- Requirement:
Go through the records and report each line in which the word "block" occurs.
[[ Information open ]]
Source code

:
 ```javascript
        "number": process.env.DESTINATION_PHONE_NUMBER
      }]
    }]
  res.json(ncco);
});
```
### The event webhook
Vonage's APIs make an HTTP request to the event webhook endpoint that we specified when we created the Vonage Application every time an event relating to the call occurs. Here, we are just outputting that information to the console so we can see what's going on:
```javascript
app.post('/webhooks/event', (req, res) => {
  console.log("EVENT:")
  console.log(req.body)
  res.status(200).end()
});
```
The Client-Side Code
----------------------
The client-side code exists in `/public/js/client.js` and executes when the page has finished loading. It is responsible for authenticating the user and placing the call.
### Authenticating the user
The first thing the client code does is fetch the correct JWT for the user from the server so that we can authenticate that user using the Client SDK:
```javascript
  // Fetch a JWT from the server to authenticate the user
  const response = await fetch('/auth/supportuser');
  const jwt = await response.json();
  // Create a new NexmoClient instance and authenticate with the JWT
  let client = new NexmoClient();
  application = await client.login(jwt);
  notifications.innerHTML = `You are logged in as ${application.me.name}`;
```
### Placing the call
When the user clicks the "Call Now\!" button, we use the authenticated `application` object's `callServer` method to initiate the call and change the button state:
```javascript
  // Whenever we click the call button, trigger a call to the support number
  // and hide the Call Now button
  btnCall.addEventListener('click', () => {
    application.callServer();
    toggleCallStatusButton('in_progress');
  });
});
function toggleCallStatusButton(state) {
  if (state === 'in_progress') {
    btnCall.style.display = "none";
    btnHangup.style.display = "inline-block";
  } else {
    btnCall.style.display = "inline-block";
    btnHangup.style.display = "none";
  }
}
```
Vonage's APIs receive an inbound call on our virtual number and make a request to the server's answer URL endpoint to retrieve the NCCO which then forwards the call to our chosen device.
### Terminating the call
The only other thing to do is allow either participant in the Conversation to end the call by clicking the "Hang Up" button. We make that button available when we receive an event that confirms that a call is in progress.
[[ Information closed ]]
- Solved exercise:
    btnHangup.style.display = "inline-block";
    btnCall.style.display = "inline-block";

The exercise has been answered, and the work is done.